The Celerity distributed runtime and API aims to bring the power and ease of use of SYCL to multi-GPU systems and distributed memory clusters, with transparent scaling.
If you want a step-by-step introduction on how to set up dependencies and implement your first Celerity application, check out the tutorial!
Programming modern accelerators is already challenging in and of itself. Combine it with the distributed memory semantics of a cluster, and the complexity can become so daunting that many leave it unattempted. Celerity wants to relieve you of some of this burden, allowing you to target accelerator clusters with programs that look like they are written for a single device.
Celerity makes it a priority to stay as close to the SYCL API as possible. If you have an existing SYCL application, you should be able to migrate it to Celerity without much hassle. If you know SYCL already, this will probably look very familiar to you:
celerity::buffer<float> buf(celerity::range(1024));
queue.submit([&](celerity::handler& cgh) {
celerity::accessor acc(buf, cgh,
celerity::access::one_to_one(), // 1
celerity::write_only, celerity::no_init);
cgh.parallel_for(
celerity::range(1024), // 2
[=](celerity::item<1> item) { // 3
acc[item] = sycl::sin(item[0] / 1024.f); // 4
});
});-
Provide a range-mapper to tell Celerity which parts of the buffer will be accessed by the kernel.
-
Submit a kernel to be executed by 1024 parallel work items.
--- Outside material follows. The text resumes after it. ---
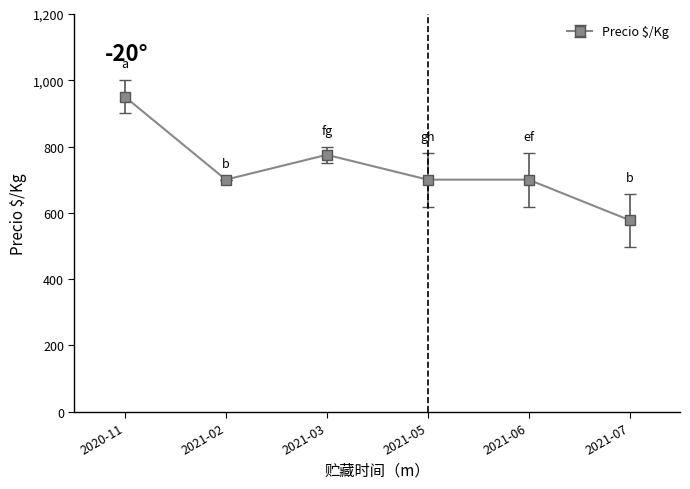

At which category does the data reach its first local peak?

2021-03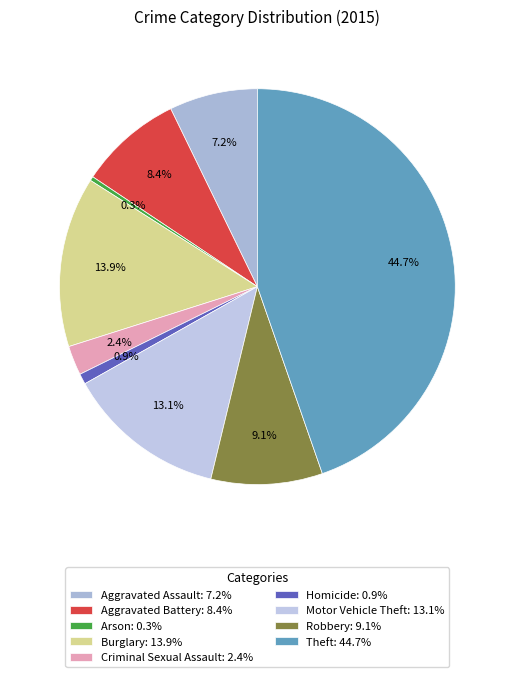

Which slice is the largest?

Theft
This kernel may be split across any number of nodes.
-
Kernels can be expressed as C++ lambda functions, just like in SYCL. In fact, no changes to your existing kernels are required.
-
Access your buffers as if they reside on a single device -- even though they might be scattered throughout the cluster.
The kernel shown above can be run on a single GPU, just like in SYCL, on multiple GPUs attached to a single shared memory system, or on a whole cluster -- without having to change anything about the program itself.
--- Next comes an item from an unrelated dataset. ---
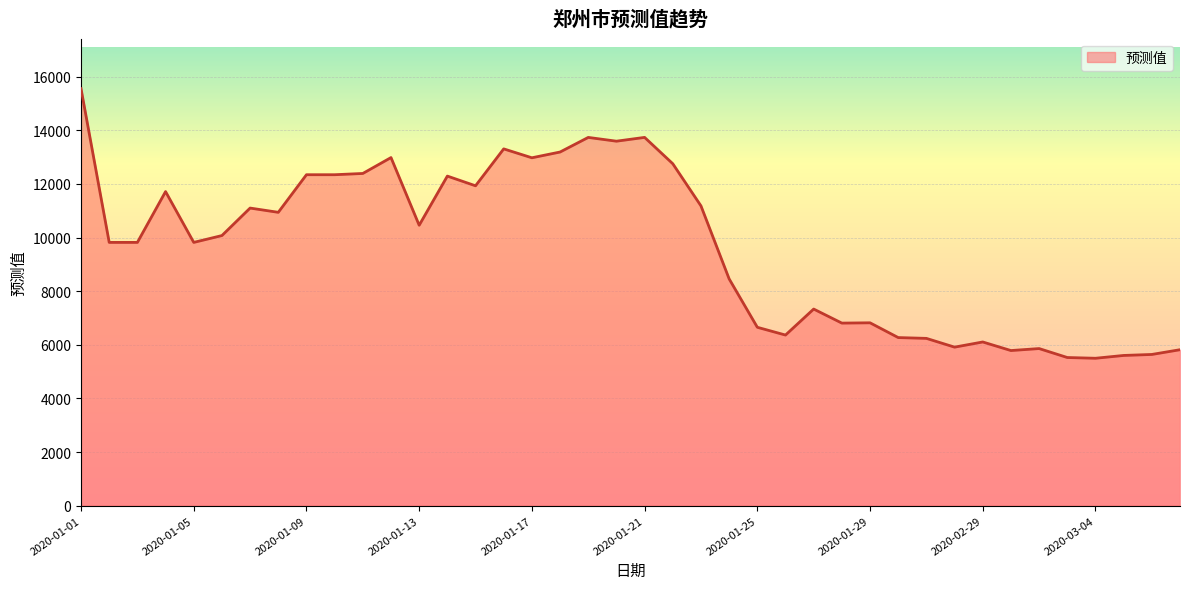

What is the minimum value shown in the chart?

5498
On a cluster with 2 nodes and a single GPU each, mpirun -n 2 ./my_example
might have the first GPU compute the range 0-512 of the kernel, while the
second one computes 512-1024. However, as the user, you don't have to care how
exactly your computation is being split up.
By default, a Celerity application will use all the attached GPUs, i.e. running
./my_example on a machine with 4 GPUs will automatically use all of them.
To see how you can use the result of your computation, look at some of our fully-fledged examples, or follow the tutorial!
Celerity uses CMake as its build system. The build process itself is rather simple, however you have to make sure that you have a few dependencies installed first.
- A supported SYCL implementation, either
- AdaptiveCpp,
- DPC++, or
- SimSYCL
- CMake (3.13 or newer)
- A C++20 compiler
- [optional] An MPI 2 implementation (tested with OpenMPI 4.0, MPICH 3.3 should work as well)
See the platform support guide on which library and OS versions are supported and automatically tested.
Building can be as simple as calling cmake && make, depending on your setup
you might however also have to provide some library paths etc.
See our installation guide for more information.
The runtime comes with several examples that can be used as a starting
point for developing your own Celerity application. All examples will also be built
automatically in-tree when the CELERITY_BUILD_EXAMPLES CMake option is set
(true by default).
Simply run make install (or equivalent, depending on build system) to copy
all relevant header files and libraries to the CMAKE_INSTALL_PREFIX. This
includes a CMake package configuration file
which is placed inside the lib/cmake/Celerity directory. You can then use
find_package(Celerity CONFIG) to include Celerity into your CMake project.
Once included, you can use the add_celerity_to_target(TARGET target SOURCES source1 source2...)
function to set up the required dependencies for a target (no need to link manually).
When running on a single machine, simply execute your application as you
normally would -- no special invocation required. By default, the runtime
will then attempt use all available GPUs. A simple way of limiting this,
e.g. for benchmarking, is to use vendor-specific environment variables such
as CUDA_VISIBLE_DEVICES, HIP_VISIBLE_DEVICES or ONEAPI_DEVICE_SELECTOR.
When targeting distributed memory clusters, a Celerity application can be
executed like any other MPI-based application (i.e., using mpirun or equivalent).
There are also several environment variables which influence Celerity's runtime behavior. Tweaking these variables can be useful to tailor performance to specific systems, as well as for debugging Celerity applications.